Every single lap felt like I would crash the car any minute. It was driving me. That’s what I watched on Sunday. Was it a bad race? No. Was it a great race? No. Should these drivers have the ability to adapt quickly to a low down-force car? Yes, but they didn’t.

However Wickens did. He’s not a racing rookie by any means. He’s played the low down-force game before driving for Mercedes in German Touring Car (DTM) series. Others in the field had tested extensively on rough surface tracks such as Sebring and knew what the lack of down-force felt like, but they couldn’t resist. Wickens drove like the consummate professional by understanding his equipment and not over driving it. But, in the end, he made a rookie mistake in a top professional series. He was too nice.

Rossi and Wickens Crash

One would think the other drivers might have done the same. If you have a second place car, then you better drive it to second place, not throw it wildly into a turn that you know you wont make. Rossi had no choice, he had the car, had the chance, could have made it clean and went for it.

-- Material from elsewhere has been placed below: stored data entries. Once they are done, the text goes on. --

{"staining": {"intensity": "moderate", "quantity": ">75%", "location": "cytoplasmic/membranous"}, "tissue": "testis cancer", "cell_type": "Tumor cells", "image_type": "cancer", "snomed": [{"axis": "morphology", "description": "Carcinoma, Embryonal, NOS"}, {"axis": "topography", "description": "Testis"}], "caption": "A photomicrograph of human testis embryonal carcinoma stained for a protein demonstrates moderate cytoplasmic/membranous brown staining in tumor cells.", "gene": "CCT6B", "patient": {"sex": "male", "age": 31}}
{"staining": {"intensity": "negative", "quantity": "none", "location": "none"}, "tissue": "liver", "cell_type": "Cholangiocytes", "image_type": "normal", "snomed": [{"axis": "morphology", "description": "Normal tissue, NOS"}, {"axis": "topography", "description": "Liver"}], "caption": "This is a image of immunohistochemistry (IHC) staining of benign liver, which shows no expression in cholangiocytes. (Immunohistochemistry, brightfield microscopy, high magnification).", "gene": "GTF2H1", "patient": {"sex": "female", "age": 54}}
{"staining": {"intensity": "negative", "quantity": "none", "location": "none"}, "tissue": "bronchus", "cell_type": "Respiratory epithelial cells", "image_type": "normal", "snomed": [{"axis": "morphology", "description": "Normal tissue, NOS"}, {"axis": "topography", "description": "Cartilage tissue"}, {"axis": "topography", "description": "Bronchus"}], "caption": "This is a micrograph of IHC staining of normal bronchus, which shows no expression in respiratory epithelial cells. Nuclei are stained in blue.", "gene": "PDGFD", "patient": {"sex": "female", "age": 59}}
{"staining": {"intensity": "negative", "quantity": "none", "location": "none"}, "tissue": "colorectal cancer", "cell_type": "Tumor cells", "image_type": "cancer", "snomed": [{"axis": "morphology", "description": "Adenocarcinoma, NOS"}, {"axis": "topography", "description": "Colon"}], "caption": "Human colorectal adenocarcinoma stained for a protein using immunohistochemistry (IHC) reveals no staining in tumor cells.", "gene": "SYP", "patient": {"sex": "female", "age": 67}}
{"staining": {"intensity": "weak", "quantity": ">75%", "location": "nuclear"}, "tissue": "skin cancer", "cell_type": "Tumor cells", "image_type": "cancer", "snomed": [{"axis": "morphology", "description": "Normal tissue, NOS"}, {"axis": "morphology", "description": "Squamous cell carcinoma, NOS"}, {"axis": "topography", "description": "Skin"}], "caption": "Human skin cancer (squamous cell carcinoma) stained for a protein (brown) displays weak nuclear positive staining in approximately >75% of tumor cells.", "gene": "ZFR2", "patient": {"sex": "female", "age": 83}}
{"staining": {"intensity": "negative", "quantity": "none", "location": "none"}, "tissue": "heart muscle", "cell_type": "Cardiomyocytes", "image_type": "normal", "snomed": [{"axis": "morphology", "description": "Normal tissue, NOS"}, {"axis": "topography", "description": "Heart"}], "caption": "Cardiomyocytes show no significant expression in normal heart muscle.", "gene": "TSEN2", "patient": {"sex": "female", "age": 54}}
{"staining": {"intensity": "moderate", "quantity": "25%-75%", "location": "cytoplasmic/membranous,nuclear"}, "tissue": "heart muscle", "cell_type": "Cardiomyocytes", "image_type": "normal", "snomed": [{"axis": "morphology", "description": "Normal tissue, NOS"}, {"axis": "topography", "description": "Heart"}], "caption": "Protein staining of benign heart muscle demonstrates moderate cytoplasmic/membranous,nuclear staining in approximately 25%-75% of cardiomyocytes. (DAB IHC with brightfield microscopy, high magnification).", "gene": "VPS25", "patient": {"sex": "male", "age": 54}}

The now famous crash between Rossi and Wickens is a different story. I have to go along with Paul Tracey here: “But in reality, it looks like he didn’t get a great restart, didn’t protect the inside, left the door wide open, and I can see it from Rossi’s perspective. If it was me, I would have drove it down the f*****g inside as well. You could’ve driven a Mack truck through there. I would have been disappointed in Rossi if he didn’t go for it. Rossi went for it, ultimately, they banged wheel to wheel, and he hip-checked Wickens out of the way. But the door was left open and that’s what racing is.”

All in all, the cars look better, several of the teams are new, there’s new blood on the track and other than all of the sub-par crashing it was a good race to watch.

This, of course, is tantamount to saying “Other than that, Mrs. Lincoln, how did you like the play”.

C’mon IndyCar, you guys can and should have done better.